One piece of better news this year – and one that is likely to bring more immediate benefit to retailers – is the Killian Pretty Review. This research – commissioned by the Government and published at the end of last month – outlines in detail the problems with the planning process and potential solutions.
Seager says the review’s recommendations would speed up the process and save costs. “It frees up local authority resources. The advantage the review had was that everybody thinks the same thing. Everybody agreed what the problems are with the planning process. Now we need action from the Government and next year should be the year for action,” he says.
That the Government has conducted the review into planning is good news. However, the problems in the system have been known for many years and there are those who argue that conducting the report has merely delayed any change.
It’s been a particularly unsettling year and worries abound about what could be a catastrophic 2009 for retailers. The last thing they need is a greater financial burden that accompanies many of these government stipulations. Now retailers want some respite.
Key measures in 2008
Empty Property Rate Relief – April
The year’s most controversial and universally unpopular move by the Government was to do away with the 50 per cent relief offered to landlords and retailers unable to fill empty property.
Energy Performance Certificates – April (first stage)
As part of the Government’s drive to reduce the carbon footprint of property, Energy Performance Certificates are being rolled out in phases this year. These require landlords to state how efficient their buildings are.
Crossrail Levy – July
Only affecting London, a new business rates levy to fund the£16 billion Crossrail project – which was approved in July – is likely to become law next year. Businesses with a rateable value of£50,000 or more could have to pay an extra 2p in the pound from April next year.

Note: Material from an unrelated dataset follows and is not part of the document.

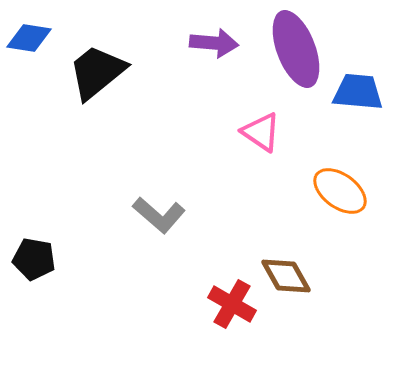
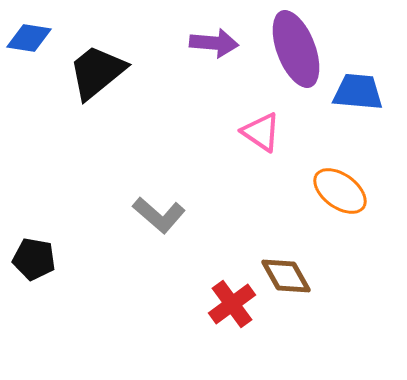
red cross: rotated 24 degrees clockwise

Killian Pretty Review (published) – November
Published last month, the Killian Pretty Review is a welcome relief for the whole of retail property. The report clearly lays out the problems in the planning system and recommends sensible measures to improve it.
Business Rates Supplements Bill – December
A new cost in the form of additional levy powers for local authorities was announced last week. The Business Rates Supplements Bill has already been met with frustration from retailers now facing further cost rises once it is enacted.